Im Germany 30 Cash hat sich in der letzten Woche ein möglicher Punkt 2 eines 123-Tiefs entwickelt. Er sank nicht unter 9361 Punkte und vermied damit die Aktivierung eines 123-Tops, das Startpunkt für eine zweite Verkaufswelle hätte sein können.

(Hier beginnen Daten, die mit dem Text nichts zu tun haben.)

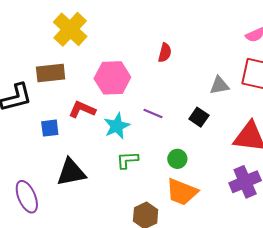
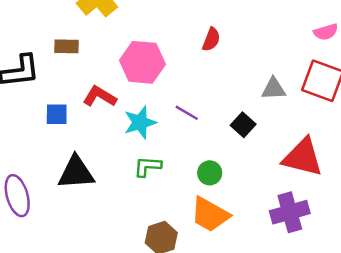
brown rectangle: (51, 73) -> (66, 46), size x0.7

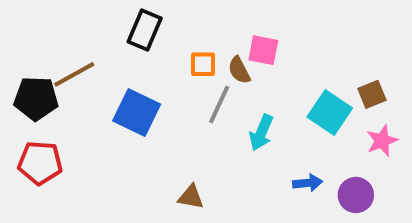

Es sind überzeugte Käufer eingestiegen. In einzelnen Beispielen kann man etwa den Münchner Milliardär Heinz Hermann Thiele als Beispiel eines überzeugten Käufers nennen, der trotz schlechter Nachrichten bei 8,90 Euro Lufthansa-Aktien kaufte. Das ist aber nur ein Name - an der Börse handeln anonyme Marktteilnehmer miteinander und was man erkennen kann ist die Chance auf eine Bodenbildung als Ergebnis dieser Verhandlungen.

Nun kommt es darauf an, dass die Bodenbildung im Germany 30 Cash abgeschlossen wird. Das wäre bei einem Tagesschlusskurs über 10142 Punkten (23 Uhr) der Fall. Auf diese Marke gilt es in dieser Woche aus charttechnischer Sicht also besonders zu achten.